Reflection & Celebration
At CRHS our goal was to improve our school’s climate footprint. Teams of students spent time examining our systems and formulating plans for improvement. Here is an account of the success our teams had this school year.
The Waste Management Team students were able to determine that all of our trash, despite being bagged differently, ends up in our landfill. They captured evidence of the garbage truck depositing both bags into a single bin and crushing it all together. Later, they interviewed a representative at Eco 360 who confirmed without a doubt, what they had seen was standard practice for our school and that all waste goes to the landfill with zero recycling happening. The students working with Eco 360 then determined a path forward to enable some recycling to happen. They determined that if the school switches to a blue and clear bag system recycling can commence. The students invited the school principal to a presentation where they encouraged her to lead the school in this direction with future garbage bag supplies. Also of note, the use of paper at CRHS is quite high and students placed signage above the staff photocopier to proactively reduce the number of copy jobs annually. The signs had simple slogans such as “Could this have been a digital assignment?” and “Did you use double sided printing?”
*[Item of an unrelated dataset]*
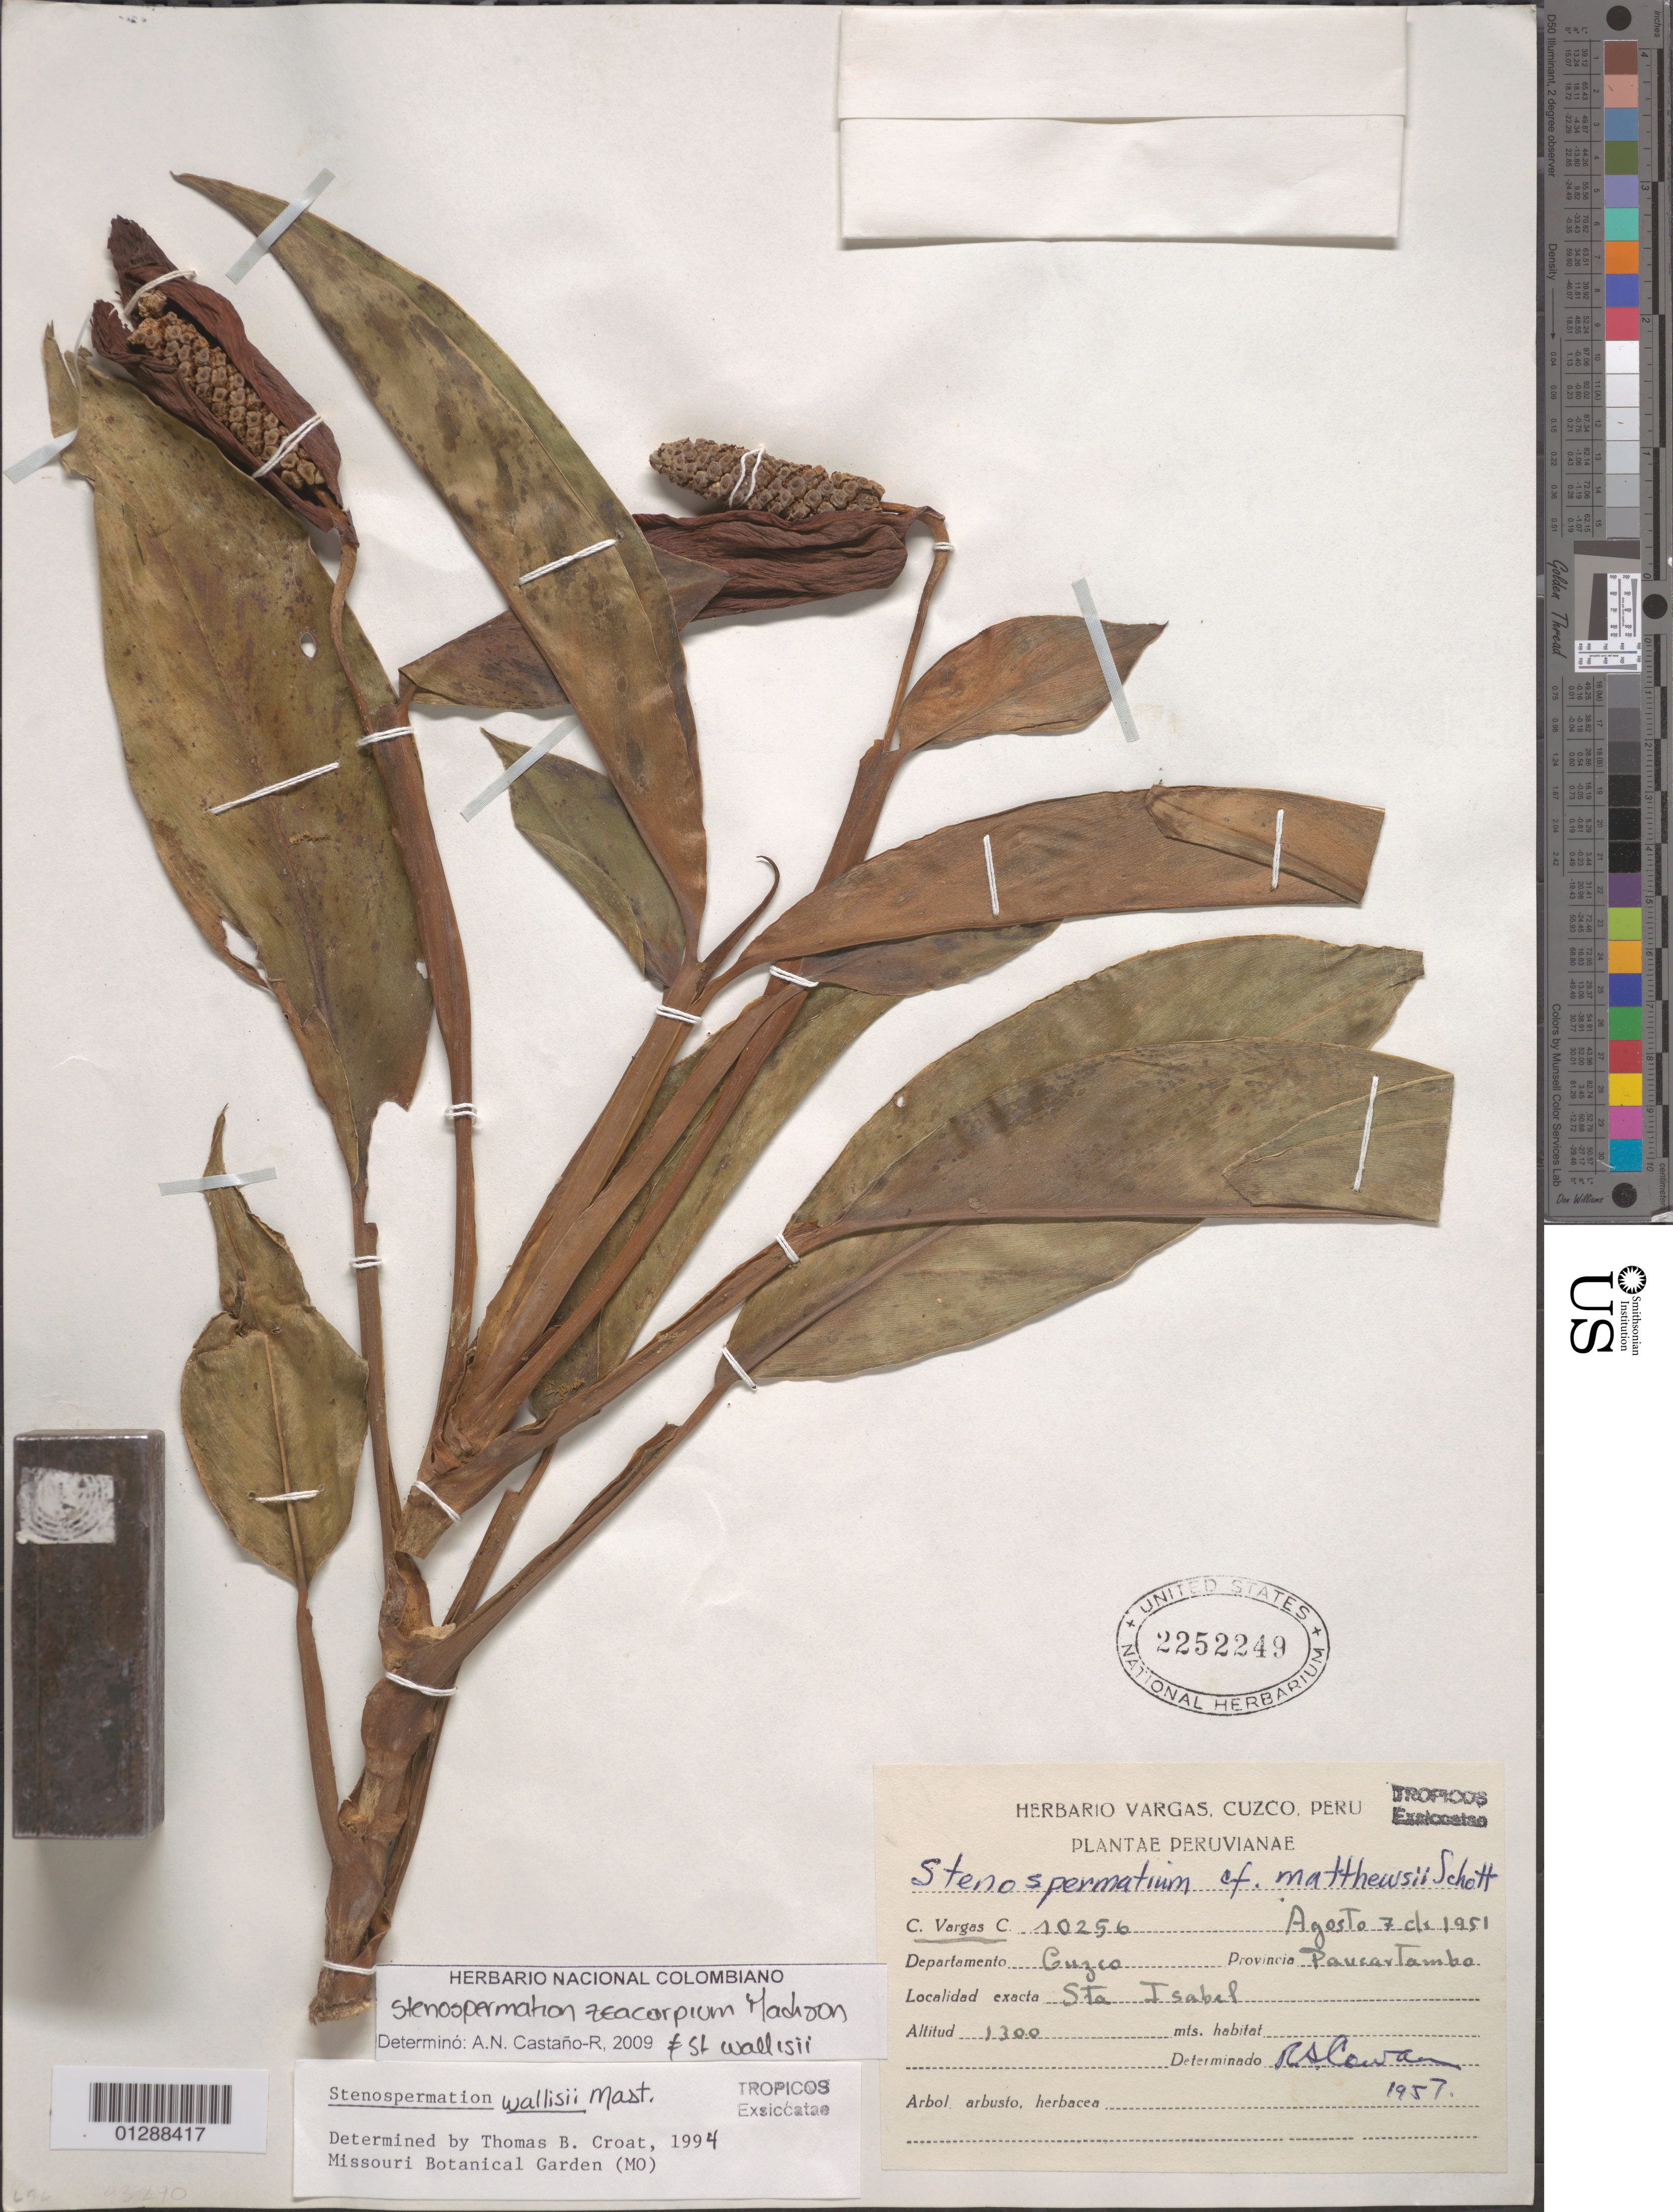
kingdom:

The Water Management Team determined that using the traditional water taps instead of timed taps uses one liter of water more per handwashing. They then did simple calculations to determine that over the course of the year, the wasted fresh water could fill a swimming pool. They reached out to the school district and found that the timed taps cost $250 per sink to install. They also encouraged district to use these timed taps, or motion activated taps on all future upgrades. Toilet were already at their water saving capacity. Living next to a mighty river gave the students extra pride in their mission to reduce fresh-water waste in our school. This was a strong start.
The Heat Management Team determined that the building has a variety of temperature zones. Classrooms were on the hotter than acceptable side and students encouraged the custodial staff to try and reduce the heat in classrooms during the winter months. It seems most teachers would just open windows and let the heat out if it got too hot in the classrooms. They also spoke to the student council about hosting “sweater days” at school where the heat would be lowered on purpose those days. They encouraged admin staff to push for the pellet heating source to finally take over for burning oil too.
Finally, the Power Management Team requested an update to the school’s computer systems this summer that would essentially shut the computers down at 4pm daily and only turn on when students use was needed. This is not only a significant way to save money but also a huge contribution to lowering the school’s climate footprint. Computers that would run 24/7 before may now find themselves only on for 4-5 hours per day or per week in some cases. Now power is being consumed ONLY when there is a student need for the computer. All the school’s lights have been upgraded to power saving versions so the digital technology seemed to be the last area to explore for power savings.
In the end massive recommendations were made to all levels of the school district based on real science using real science tools. Presentations focused on what was studied, found, and possible fixes with supporting costs. This was real science with real purpose. We took an opportunity as lead educators at the final presentations to meet with the students and discuss if we were to offer a similar opportunity next year what the focus should be on and why? They unanimously supported more action and impact. They said it was great to identify problems and suggest solutions but it was left to others to complete.